Since the formalin-in-fish issue broke out a year ago the government has been in a denial mode about imported fish being preserved using formalin. The government’s bluff was exposed by the Malpe Fishermen’s Association, based six kilometres west of Udupi-Karnataka; the association said formalin was used by them to preserve fish. Fish importers from Goa source their consignment also through Malpe fishing harbour. The government promised that the state-of-the-art laboratory manned by officials of the Export Inspection Agency (EIA) at Margao would be opened by March but there is no sign of it becoming functional. Fisheries Minister Vinod Palienkar said last month that it would take at least a year for EIA lab to become functional. The health department claims it has started testing of fish through the Quality Council of India (QCI) teams at border checkposts using a stringent Japanese method. The lie was exposed when the media found that the kit used for testing was developed by Kochi-based Central Institute of Fisheries Technology and was in common use and not very effective in detecting harmful substances.

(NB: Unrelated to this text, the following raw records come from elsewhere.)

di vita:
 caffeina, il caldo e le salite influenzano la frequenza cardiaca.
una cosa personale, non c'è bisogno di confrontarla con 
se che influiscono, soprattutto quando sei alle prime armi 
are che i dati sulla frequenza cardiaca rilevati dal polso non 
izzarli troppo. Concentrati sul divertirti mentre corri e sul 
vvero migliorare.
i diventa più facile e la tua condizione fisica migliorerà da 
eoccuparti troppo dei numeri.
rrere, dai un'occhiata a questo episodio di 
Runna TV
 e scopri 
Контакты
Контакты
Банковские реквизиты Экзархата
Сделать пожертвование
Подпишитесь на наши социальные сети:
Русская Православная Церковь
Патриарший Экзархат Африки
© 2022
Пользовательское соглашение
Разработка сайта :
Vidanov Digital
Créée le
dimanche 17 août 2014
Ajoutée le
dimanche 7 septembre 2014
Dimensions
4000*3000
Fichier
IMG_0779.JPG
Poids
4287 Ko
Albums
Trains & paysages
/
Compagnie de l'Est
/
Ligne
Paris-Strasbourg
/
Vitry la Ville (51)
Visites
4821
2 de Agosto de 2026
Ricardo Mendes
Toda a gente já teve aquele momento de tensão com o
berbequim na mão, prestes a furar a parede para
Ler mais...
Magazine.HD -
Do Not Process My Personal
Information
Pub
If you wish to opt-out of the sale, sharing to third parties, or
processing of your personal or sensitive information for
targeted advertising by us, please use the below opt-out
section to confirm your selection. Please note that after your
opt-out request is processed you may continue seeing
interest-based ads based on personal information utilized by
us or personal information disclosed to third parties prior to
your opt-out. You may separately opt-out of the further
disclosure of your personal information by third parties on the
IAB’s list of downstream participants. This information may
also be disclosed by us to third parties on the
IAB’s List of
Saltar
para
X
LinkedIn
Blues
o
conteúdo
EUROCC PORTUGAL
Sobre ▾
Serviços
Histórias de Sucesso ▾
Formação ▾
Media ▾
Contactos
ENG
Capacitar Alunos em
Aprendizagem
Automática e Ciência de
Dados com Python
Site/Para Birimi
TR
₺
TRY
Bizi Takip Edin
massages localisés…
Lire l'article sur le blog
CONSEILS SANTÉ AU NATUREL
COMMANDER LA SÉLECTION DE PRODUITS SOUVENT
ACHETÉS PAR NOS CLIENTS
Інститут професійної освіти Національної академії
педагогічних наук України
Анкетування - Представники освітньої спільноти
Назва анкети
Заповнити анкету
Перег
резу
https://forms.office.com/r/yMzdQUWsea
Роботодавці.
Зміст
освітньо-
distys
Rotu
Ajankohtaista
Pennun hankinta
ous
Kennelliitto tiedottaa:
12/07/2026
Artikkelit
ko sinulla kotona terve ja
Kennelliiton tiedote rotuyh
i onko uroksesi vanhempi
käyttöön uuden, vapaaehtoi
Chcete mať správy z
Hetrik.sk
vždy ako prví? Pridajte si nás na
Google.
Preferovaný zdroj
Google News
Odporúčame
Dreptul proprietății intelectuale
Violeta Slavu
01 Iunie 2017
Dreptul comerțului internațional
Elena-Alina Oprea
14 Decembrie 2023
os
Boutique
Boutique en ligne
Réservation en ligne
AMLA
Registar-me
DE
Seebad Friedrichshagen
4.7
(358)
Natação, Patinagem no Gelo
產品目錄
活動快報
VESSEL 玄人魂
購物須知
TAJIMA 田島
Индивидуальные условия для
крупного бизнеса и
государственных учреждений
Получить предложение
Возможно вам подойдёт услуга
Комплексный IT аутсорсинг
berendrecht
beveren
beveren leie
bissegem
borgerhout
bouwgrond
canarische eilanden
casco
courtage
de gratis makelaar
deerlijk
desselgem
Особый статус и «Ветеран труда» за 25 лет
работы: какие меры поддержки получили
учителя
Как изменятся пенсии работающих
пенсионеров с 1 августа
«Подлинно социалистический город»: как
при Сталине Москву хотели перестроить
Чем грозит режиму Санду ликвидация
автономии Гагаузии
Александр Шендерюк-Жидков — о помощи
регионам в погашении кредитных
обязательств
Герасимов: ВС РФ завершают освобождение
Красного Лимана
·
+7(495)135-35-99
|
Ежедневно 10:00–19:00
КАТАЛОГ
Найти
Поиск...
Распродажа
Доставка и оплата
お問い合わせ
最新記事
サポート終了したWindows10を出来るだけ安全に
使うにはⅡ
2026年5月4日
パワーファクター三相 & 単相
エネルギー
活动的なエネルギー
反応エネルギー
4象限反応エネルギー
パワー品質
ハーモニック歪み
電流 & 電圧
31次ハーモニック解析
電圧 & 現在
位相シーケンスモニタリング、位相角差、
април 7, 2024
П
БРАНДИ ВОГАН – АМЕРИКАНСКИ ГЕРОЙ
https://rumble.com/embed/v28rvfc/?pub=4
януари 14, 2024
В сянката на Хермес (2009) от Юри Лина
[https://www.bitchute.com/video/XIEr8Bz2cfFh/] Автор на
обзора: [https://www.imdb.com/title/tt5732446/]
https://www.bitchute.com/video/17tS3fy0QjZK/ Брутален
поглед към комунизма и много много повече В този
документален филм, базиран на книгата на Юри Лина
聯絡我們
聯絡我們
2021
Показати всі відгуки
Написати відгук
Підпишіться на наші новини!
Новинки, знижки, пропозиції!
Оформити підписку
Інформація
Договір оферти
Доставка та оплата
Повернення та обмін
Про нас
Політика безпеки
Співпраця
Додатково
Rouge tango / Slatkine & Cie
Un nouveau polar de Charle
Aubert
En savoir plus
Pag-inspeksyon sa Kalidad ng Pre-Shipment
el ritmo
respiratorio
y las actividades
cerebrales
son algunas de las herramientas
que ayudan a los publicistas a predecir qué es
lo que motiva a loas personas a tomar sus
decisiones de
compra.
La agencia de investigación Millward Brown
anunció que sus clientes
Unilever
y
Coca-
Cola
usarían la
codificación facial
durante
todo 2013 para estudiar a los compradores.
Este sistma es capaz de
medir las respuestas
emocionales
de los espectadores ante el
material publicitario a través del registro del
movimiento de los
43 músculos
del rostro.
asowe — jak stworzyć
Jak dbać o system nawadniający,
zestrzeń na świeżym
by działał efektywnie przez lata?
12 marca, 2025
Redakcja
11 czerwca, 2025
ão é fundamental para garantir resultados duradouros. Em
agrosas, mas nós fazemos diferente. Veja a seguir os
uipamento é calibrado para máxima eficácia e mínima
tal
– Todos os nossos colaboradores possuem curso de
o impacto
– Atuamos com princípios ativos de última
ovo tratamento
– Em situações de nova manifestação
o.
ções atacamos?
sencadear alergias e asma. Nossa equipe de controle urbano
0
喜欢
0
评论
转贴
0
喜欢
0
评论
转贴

The indifference of the health ministry to ensure safety standards for fish to the satisfaction of the common man is appalling. There are Goans who gave up eating fish after the reports of formalin traces in fish. Others started buying locally caught fish, which was available at higher prices. The government was exposed in May this year after the Congress party came up with a report from a well-known private laboratory that one of the two samples of fish was found to contain formalin. The government chose to ignore the findings and the health ministry questioned the veracity of the findings of the laboratory. The whole approach of the state government in general and the health department in particular is based on the assumption that people do not care about whether the fish coming from other states carries harmful substances. There is total lack of zeal, passion, focus and interest in the health department to regulate the fish imports. In contrast, all the fish imported to the state but meant for export comes in insulated trucks that follow the global food safety standards. The exporting companies do their own checks according to global standards. If a few exporters can guarantee that the fish imported by them for the export market is safe for human consumption, why cannot a whole state government guarantee that the fish imported for the Goan domestic market uses the same standards and is fit for human consumption?